Password checker containing many conditional statements

Enter password to test: premaintenance disdainful hayloft seer
too long
your password strength is medium

Enter password to test: NXJCWGGDVQZO
your password strength is weak

Enter password to test: Password1
strong

Your knowledge of password strength is: weak.

Explanation

Password strength is normally measured in "bits of entropy" — the idea being that if a password has been picked randomly from a pool of similar passwords of size N, then its entropy is log₂N bits.

The first password I tried above was picked using a method suggested by Randall Munroe, like this:

>>> words = list(open('/usr/share/dict/words'))
>>> import random
>>> random.SystemRandom().shuffle(words)
>>> print(' '.join(w.strip() for w in words[:4]))
premaintenance disdainful hayloft seer

Its entropy can be calculated like this:

>>> from math import log
>>> l = len(words)
>>> log(l * (l - 1) * (l - 2) * (l - 3), 2)
71.39088438576361

This is a strong password—a cracker that tried a billion such passwords a second would take on average about 50,000 years to find it.

The second password is also strong, but not as good as the first. I generated it like this:

$ </dev/random base64 | tr -cd A-Z | head -c 12
NXJCWGGDVQZO

Its entropy is 12 × log₂26 = 56.4 bits.

The third password is, of course, the weakest. password1 is about the 600th most common password (according to Mark Burnett, here) and the initial capital letter is a common substitution that password cracking programs know all about.

Gareth's answer is correct and shows the real issues with what you are trying to achieve.

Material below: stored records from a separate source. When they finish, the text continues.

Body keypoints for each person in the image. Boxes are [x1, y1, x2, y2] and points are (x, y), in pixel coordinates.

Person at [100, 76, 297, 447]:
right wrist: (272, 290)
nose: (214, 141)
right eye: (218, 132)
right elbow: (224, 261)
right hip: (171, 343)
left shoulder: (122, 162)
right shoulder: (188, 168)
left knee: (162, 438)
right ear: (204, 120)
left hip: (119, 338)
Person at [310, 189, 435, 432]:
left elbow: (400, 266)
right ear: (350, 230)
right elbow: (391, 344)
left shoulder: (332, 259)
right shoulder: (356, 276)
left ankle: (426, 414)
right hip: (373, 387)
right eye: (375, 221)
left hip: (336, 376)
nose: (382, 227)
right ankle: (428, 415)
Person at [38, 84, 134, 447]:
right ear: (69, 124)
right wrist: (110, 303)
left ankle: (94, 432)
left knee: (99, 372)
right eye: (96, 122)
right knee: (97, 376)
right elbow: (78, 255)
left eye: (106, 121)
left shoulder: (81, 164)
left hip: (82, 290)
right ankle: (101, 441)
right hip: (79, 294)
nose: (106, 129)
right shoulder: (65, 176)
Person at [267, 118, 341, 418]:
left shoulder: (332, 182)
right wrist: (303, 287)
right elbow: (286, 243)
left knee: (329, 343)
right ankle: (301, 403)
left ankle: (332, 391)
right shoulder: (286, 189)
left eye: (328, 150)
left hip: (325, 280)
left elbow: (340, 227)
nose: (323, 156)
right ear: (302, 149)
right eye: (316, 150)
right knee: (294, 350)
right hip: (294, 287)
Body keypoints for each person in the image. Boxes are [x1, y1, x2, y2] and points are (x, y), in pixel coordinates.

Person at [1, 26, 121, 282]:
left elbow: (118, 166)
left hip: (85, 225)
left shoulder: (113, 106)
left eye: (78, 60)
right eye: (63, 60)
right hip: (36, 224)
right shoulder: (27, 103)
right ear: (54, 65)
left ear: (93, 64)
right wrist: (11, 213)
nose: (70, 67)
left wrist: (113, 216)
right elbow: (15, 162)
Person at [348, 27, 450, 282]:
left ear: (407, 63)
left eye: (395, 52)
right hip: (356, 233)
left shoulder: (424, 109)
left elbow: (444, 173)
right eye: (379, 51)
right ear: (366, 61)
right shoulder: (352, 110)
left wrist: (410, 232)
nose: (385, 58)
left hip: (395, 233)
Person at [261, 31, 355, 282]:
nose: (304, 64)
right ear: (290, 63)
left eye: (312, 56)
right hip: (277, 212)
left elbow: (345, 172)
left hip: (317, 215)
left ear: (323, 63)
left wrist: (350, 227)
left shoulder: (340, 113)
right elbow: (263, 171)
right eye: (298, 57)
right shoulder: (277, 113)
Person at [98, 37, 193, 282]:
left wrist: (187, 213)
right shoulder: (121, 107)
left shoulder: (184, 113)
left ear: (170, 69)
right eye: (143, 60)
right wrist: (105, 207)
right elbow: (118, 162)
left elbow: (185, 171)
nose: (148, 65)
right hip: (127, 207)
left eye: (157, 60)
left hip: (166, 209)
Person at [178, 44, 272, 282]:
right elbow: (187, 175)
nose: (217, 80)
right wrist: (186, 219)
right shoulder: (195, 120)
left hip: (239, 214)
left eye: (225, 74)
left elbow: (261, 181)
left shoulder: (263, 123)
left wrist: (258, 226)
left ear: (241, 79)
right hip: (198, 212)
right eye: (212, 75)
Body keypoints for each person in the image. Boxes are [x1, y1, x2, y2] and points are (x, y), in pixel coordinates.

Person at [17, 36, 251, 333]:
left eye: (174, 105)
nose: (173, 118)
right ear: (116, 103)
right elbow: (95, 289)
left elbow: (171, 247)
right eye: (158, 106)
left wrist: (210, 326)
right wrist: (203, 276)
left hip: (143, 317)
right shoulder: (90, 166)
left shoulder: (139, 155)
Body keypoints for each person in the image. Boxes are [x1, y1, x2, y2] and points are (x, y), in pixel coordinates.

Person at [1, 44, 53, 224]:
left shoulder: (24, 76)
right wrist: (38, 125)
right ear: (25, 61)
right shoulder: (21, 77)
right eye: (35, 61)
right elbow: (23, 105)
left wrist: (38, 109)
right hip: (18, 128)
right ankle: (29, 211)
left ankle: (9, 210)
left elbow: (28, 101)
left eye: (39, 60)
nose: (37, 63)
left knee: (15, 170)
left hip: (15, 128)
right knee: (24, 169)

For the sake of learning more, let's review the actual code.

What is good

• Your code is simple and easy to understand.
• You are using sum, isupper, islower and isnumeric properly.

What can be improved

• Don't repeat yourself :

You don't need to do something like :

if condition:
    foo
elif not condition:
    bar

Just write :

if condition:
    foo
else:
    bar

Also, you don't need to repeat print("your password strength is " + whatever).

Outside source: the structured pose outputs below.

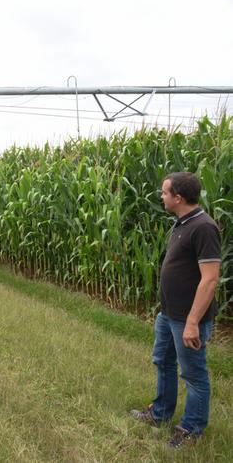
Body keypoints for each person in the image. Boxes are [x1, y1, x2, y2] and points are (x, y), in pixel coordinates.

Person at [130, 172, 221, 449]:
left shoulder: (203, 227)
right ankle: (160, 414)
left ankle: (191, 430)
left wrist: (193, 322)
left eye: (164, 192)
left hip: (188, 319)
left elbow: (210, 279)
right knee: (163, 362)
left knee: (193, 375)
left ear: (178, 197)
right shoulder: (182, 223)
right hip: (168, 314)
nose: (161, 196)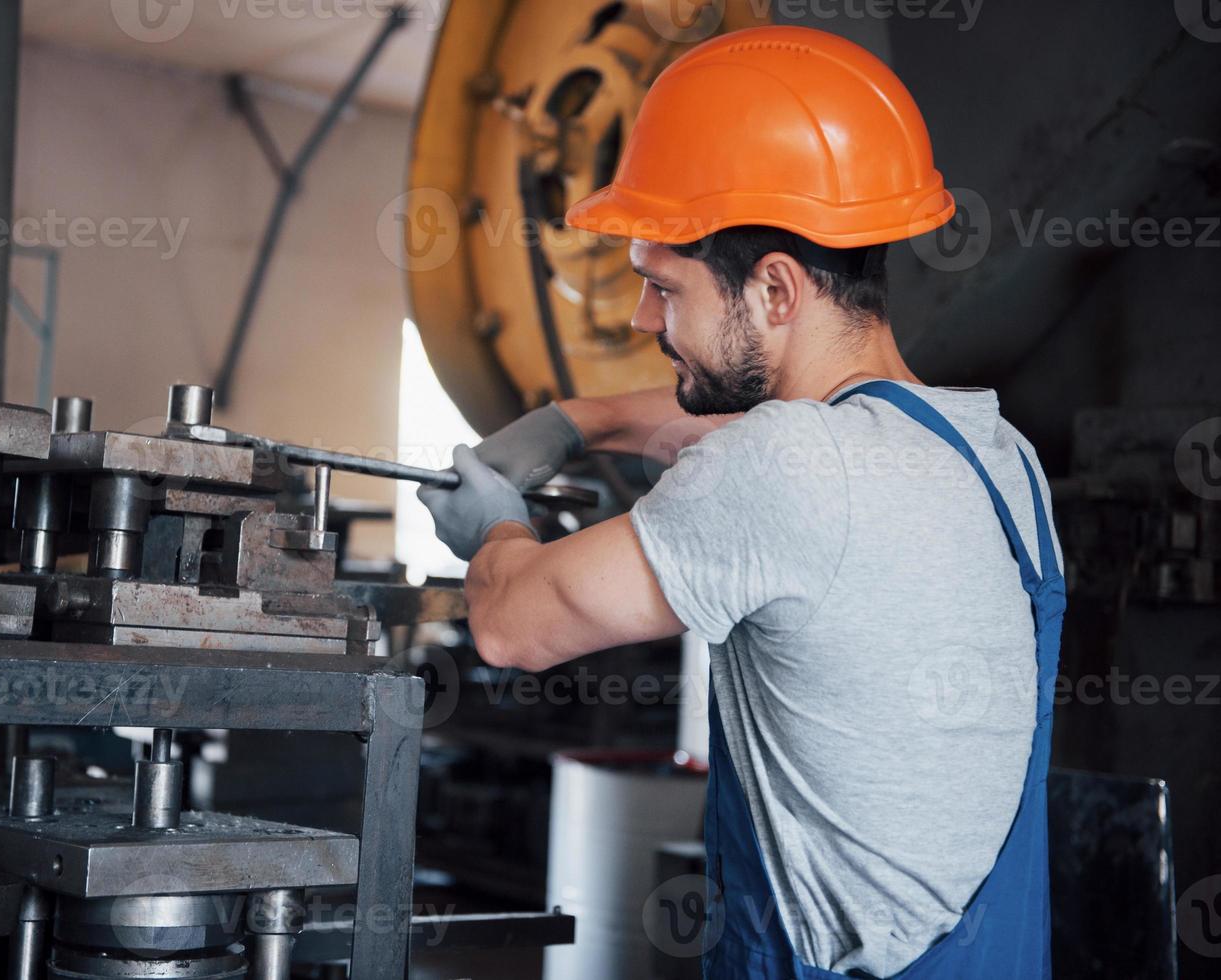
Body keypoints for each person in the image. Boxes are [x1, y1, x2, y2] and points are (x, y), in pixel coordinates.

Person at [417, 24, 1065, 980]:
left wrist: (492, 526)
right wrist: (575, 420)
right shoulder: (994, 456)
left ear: (772, 290)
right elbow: (743, 450)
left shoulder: (787, 470)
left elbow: (515, 626)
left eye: (662, 288)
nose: (642, 320)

The corresponding snippet can be written :

if caps >= 1:
    if lower >= 1:
        if nums >= 1:
            strength = scr[2]
        else:
            strength = scr[1]
    else:
        strength = scr[0]
else:
    strength = scr[1]
print("your password strength is " + scr[1])

• Keep things simple :

Also, because of the way Python evaluates integers as boolean, you can write the conditions : if caps:, if lower and if nums.

The r list is not used, get rid of it.

In a "normal" password checker, I guess it would be possible to factorise the different possible cases on the different criteria to make your code more concise. Here, I have troubles trying to see a logic behind the different cases you are considering. Why would a lower case password be medium no matter the other criteria while a pure upper case password would be weak...